Directions:
Print the data below again in full, exactly as it stands, with no images.

Segment Start: Given records

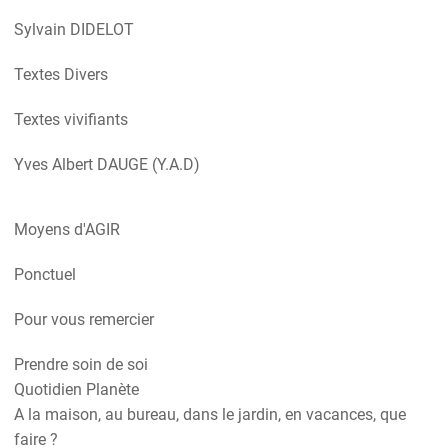
Sylvain DIDELOT
Textes Divers
Textes vivifiants
Yves Albert DAUGE (Y.A.D)
Moyens d'AGIR
Ponctuel
Pour vous remercier
Prendre soin de soi
Quotidien Planète
A la maison, au bureau, dans le jardin, en vacances, que
faire ?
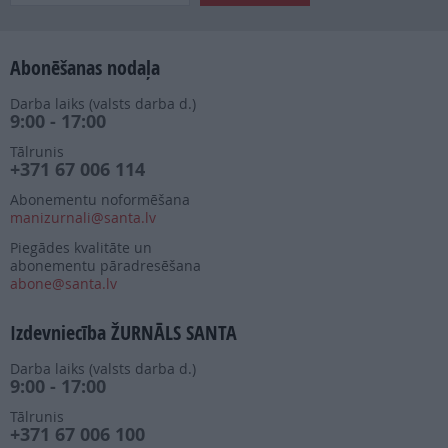
Abonēšanas nodaļa
Darba laiks (valsts darba d.)
9:00 - 17:00
Tālrunis
+371 67 006 114
Abonementu noformēšana
manizurnali@santa.lv
Piegādes kvalitāte un
abonementu pāradresēšana
abone@santa.lv
Izdevniecība ŽURNĀLS SANTA
Darba laiks (valsts darba d.)
9:00 - 17:00
Tālrunis
+371 67 006 100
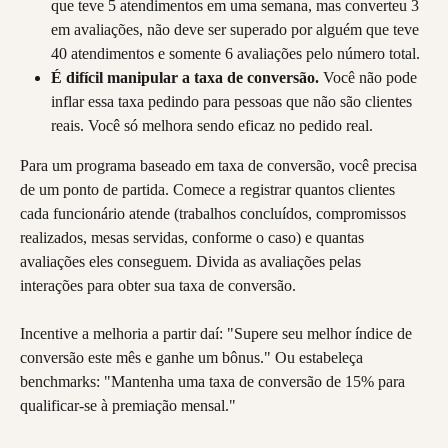
que teve 5 atendimentos em uma semana, mas converteu 3 
em avaliações, não deve ser superado por alguém que teve 
40 atendimentos e somente 6 avaliações pelo número total.
É difícil manipular a taxa de conversão.
 Você não pode 
inflar essa taxa pedindo para pessoas que não são clientes 
reais. Você só melhora sendo eficaz no pedido real.
Para um programa baseado em taxa de conversão, você precisa 
de um ponto de partida. Comece a registrar quantos clientes 
cada funcionário atende (trabalhos concluídos, compromissos 
realizados, mesas servidas, conforme o caso) e quantas 
avaliações eles conseguem. Divida as avaliações pelas 
interações para obter sua taxa de conversão.
Incentive a melhoria a partir daí: "Supere seu melhor índice de 
conversão este mês e ganhe um bônus." Ou estabeleça 
benchmarks: "Mantenha uma taxa de conversão de 15% para 
qualificar-se à premiação mensal."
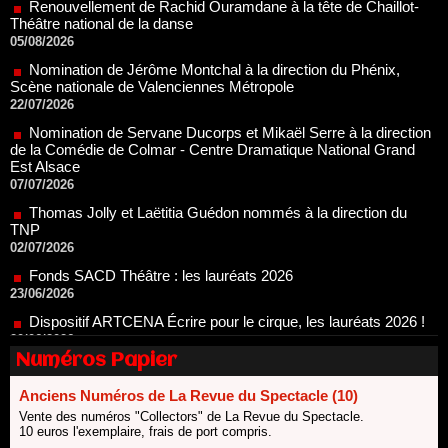
Scène nationale de Valenciennes Métropole
22/07/2026
Nomination de Servane Ducorps et Mikaël Serre à la direction
de la Comédie de Colmar - Centre Dramatique National Grand
Est Alsace
07/07/2026
Thomas Jolly et Laëtitia Guédon nommés à la direction du
TNP
02/07/2026
Fonds SACD Théâtre : les lauréats 2026
23/06/2026
Dispositif ARTCENA Écrire pour le cirque, les lauréats 2026 !
20/06/2026
Le palmarès des prix SACD 2026
18/06/2026
Les 10 lauréats du Fonds Grandes Formes Théâtre 2026
SACD
Numéros Papier
13/06/2026
Nomination de Nathalie Garraud et Olivier Saccomano à la
Anciens Numéros de La Revue du Spectacle (10)
direction du Théâtre de Gennevilliers - CDN
Vente des numéros "Collectors" de La Revue du Spectacle.
13/06/2026
10 euros l'exemplaire, frais de port compris.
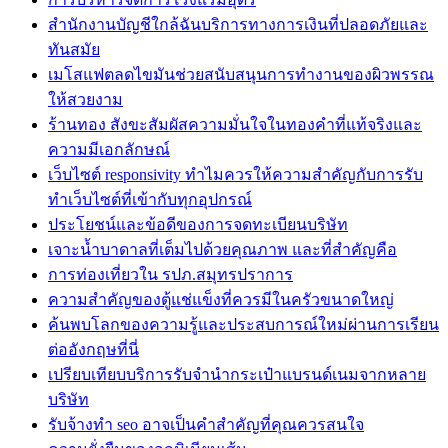
สำนักงานบัญชีใกล้ฉันบริการทางการเงินที่ปลอดภัยและ
ทันสมัย
เมโสแฟตลดไขมันช่วยสนับสนุนการทำงานของผิวพรรณ
ให้สวยงาม
ร้านทอง สังขะสัมผัสความมั่นใจในทองคำที่แท้จริงและ
ความมีเอกลักษณ์
เว็บไซต์ responsivity ทำไมควรให้ความสำคัญกับการรับ
ทำเว็บไซต์ที่เข้ากับทุกอุปกรณ์
ประโยชน์และข้อดีของการจดทะเบียนบริษัท
เจาะน้ำบาดาลที่เต็มไปด้วยคุณภาพ และที่สำคัญคือ
การท่องเที่ยวใน รปภ.สมุทรปราการ
ความสำคัญของตู้แช่แข็งที่ควรมีในครัวขนาดใหญ่
ค้นพบโลกของความรู้และประสบการณ์ใหม่ผ่านการเรียน
ต่ออังกฤษที่นี่
เปรียบเทียบบริการรับจำนำกระเป๋าแบรนด์เนมจากหลาย
บริษัท
รับจ้างทำ seo อาจเป็นคำสำคัญที่คุณควรสนใจ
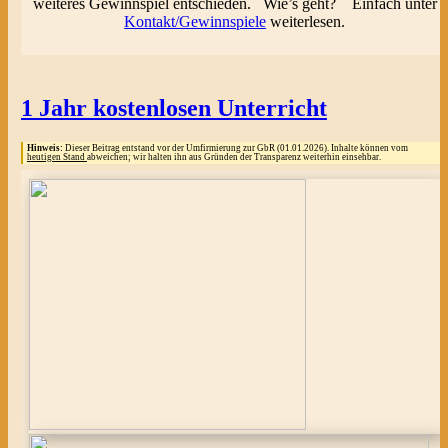
weiteres Gewinnspiel entschieden. Wie’s geht? Einfach unter
Kontakt/Gewinnspiele
weiterlesen.
1 Jahr kostenlosen Unterricht
Hinweis:
Dieser Beitrag entstand vor der Umfirmierung zur GbR (01.01.2026). Inhalte können vom
heutigen Stand
abweichen; wir halten ihn aus Gründen der Transparenz weiterhin einsehbar.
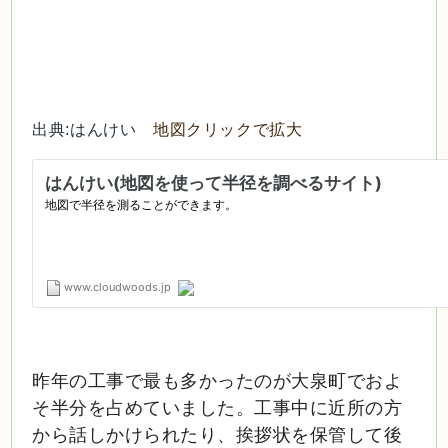
出典:はんけい
地図クリックで拡大
昨年の工事で最も多かったのが大泉町でおよ
そ半分を占めていました。工事中に近所の方
から話しかけられたり、挨拶状を保管して後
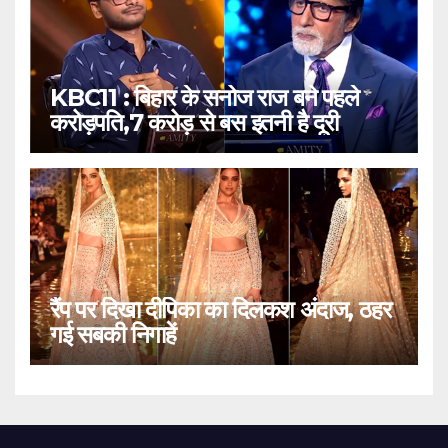
KBC11 : बिहार के सनोज राज बने पहले
करोड़पति,7 करोड़ से बस इतनी है दूरी
रैंप पर दिखा दीपिका का दिलकश अंदाज, ठहर
गई सबकी निगाहें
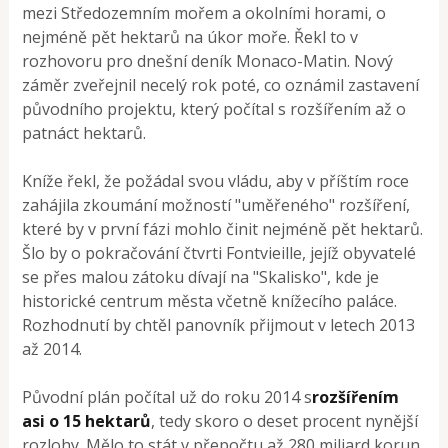
mezi Středozemním mořem a okolními horami, o
nejméně pět hektarů na úkor moře. Řekl to v
rozhovoru pro dnešní deník Monaco-Matin. Nový
záměr zveřejnil necelý rok poté, co oznámil zastavení
původního projektu, který počítal s rozšířením až o
patnáct hektarů.
Kníže řekl, že požádal svou vládu, aby v příštím roce
zahájila zkoumání možností "uměřeného" rozšíření,
které by v první fázi mohlo činit nejméně pět hektarů.
Šlo by o pokračování čtvrti Fontvieille, jejíž obyvatelé
se přes malou zátoku dívají na "Skalisko", kde je
historické centrum města včetně knížecího paláce.
Rozhodnutí by chtěl panovník přijmout v letech 2013
až 2014.
Původní plán počítal už do roku 2014 s
rozšířením
asi o 15 hektarů
, tedy skoro o deset procent nynější
rozlohy. Mělo to stát v přepočtu až 280 miliard korun.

Segment End: Given records

Exercise result:
Sylvain DIDELOT
Textes Divers
Textes vivifiants
Yves Albert DAUGE (Y.A.D)
Moyens d'AGIR
Ponctuel
Pour vous remercier
Prendre soin de soi
Quotidien Planète
A la maison, au bureau, dans le jardin, en vacances, que
faire ?
Abonēšanas nodaļa
Darba laiks (valsts darba d.)
9:00 - 17:00
Tālrunis
+371 67 006 114
Abonementu noformēšana
manizurnali@santa.lv
Piegādes kvalitāte un
abonementu pāradresēšana
abone@santa.lv
Izdevniecība ŽURNĀLS SANTA
Darba laiks (valsts darba d.)
9:00 - 17:00
Tālrunis
+371 67 006 100
que teve 5 atendimentos em uma semana, mas converteu 3 
em avaliações, não deve ser superado por alguém que teve 
40 atendimentos e somente 6 avaliações pelo número total.
É difícil manipular a taxa de conversão.
 Você não pode 
inflar essa taxa pedindo para pessoas que não são clientes 
reais. Você só melhora sendo eficaz no pedido real.
Para um programa baseado em taxa de conversão, você precisa 
de um ponto de partida. Comece a registrar quantos clientes 
cada funcionário atende (trabalhos concluídos, compromissos 
realizados, mesas servidas, conforme o caso) e quantas 
avaliações eles conseguem. Divida as avaliações pelas 
interações para obter sua taxa de conversão.
Incentive a melhoria a partir daí: "Supere seu melhor índice de 
conversão este mês e ganhe um bônus." Ou estabeleça 
benchmarks: "Mantenha uma taxa de conversão de 15% para 
qualificar-se à premiação mensal."
Scène nationale de Valenciennes Métropole
22/07/2026
Nomination de Servane Ducorps et Mikaël Serre à la direction
de la Comédie de Colmar - Centre Dramatique National Grand
Est Alsace
07/07/2026
Thomas Jolly et Laëtitia Guédon nommés à la direction du
TNP
02/07/2026
Fonds SACD Théâtre : les lauréats 2026
23/06/2026
Dispositif ARTCENA Écrire pour le cirque, les lauréats 2026 !
20/06/2026
Le palmarès des prix SACD 2026
18/06/2026
Les 10 lauréats du Fonds Grandes Formes Théâtre 2026
SACD
Numéros Papier
13/06/2026
Nomination de Nathalie Garraud et Olivier Saccomano à la
Anciens Numéros de La Revue du Spectacle (10)
direction du Théâtre de Gennevilliers - CDN
Vente des numéros "Collectors" de La Revue du Spectacle.
13/06/2026
10 euros l'exemplaire, frais de port compris.
สำนักงานบัญชีใกล้ฉันบริการทางการเงินที่ปลอดภัยและ
ทันสมัย
เมโสแฟตลดไขมันช่วยสนับสนุนการทำงานของผิวพรรณ
ให้สวยงาม
ร้านทอง สังขะสัมผัสความมั่นใจในทองคำที่แท้จริงและ
ความมีเอกลักษณ์
เว็บไซต์ responsivity ทำไมควรให้ความสำคัญกับการรับ
ทำเว็บไซต์ที่เข้ากับทุกอุปกรณ์
ประโยชน์และข้อดีของการจดทะเบียนบริษัท
เจาะน้ำบาดาลที่เต็มไปด้วยคุณภาพ และที่สำคัญคือ
การท่องเที่ยวใน รปภ.สมุทรปราการ
ความสำคัญของตู้แช่แข็งที่ควรมีในครัวขนาดใหญ่
ค้นพบโลกของความรู้และประสบการณ์ใหม่ผ่านการเรียน
ต่ออังกฤษที่นี่
เปรียบเทียบบริการรับจำนำกระเป๋าแบรนด์เนมจากหลาย
บริษัท
รับจ้างทำ seo อาจเป็นคำสำคัญที่คุณควรสนใจ
weiteres Gewinnspiel entschieden. Wie’s geht? Einfach unter
Kontakt/Gewinnspiele
weiterlesen.
1 Jahr kostenlosen Unterricht
Hinweis:
Dieser Beitrag entstand vor der Umfirmierung zur GbR (01.01.2026). Inhalte können vom
heutigen Stand
abweichen; wir halten ihn aus Gründen der Transparenz weiterhin einsehbar.
出典:はんけい
地図クリックで拡大
昨年の工事で最も多かったのが大泉町でおよ
そ半分を占めていました。工事中に近所の方
から話しかけられたり、挨拶状を保管して後
KBC11 : बिहार के सनोज राज बने पहले
करोड़पति,7 करोड़ से बस इतनी है दूरी
रैंप पर दिखा दीपिका का दिलकश अंदाज, ठहर
गई सबकी निगाहें
mezi Středozemním mořem a okolními horami, o
nejméně pět hektarů na úkor moře. Řekl to v
rozhovoru pro dnešní deník Monaco-Matin. Nový
záměr zveřejnil necelý rok poté, co oznámil zastavení
původního projektu, který počítal s rozšířením až o
patnáct hektarů.
Kníže řekl, že požádal svou vládu, aby v příštím roce
zahájila zkoumání možností "uměřeného" rozšíření,
které by v první fázi mohlo činit nejméně pět hektarů.
Šlo by o pokračování čtvrti Fontvieille, jejíž obyvatelé
se přes malou zátoku dívají na "Skalisko", kde je
historické centrum města včetně knížecího paláce.
Rozhodnutí by chtěl panovník přijmout v letech 2013
až 2014.
Původní plán počítal už do roku 2014 s
rozšířením
asi o 15 hektarů
, tedy skoro o deset procent nynější
rozlohy. Mělo to stát v přepočtu až 280 miliard korun.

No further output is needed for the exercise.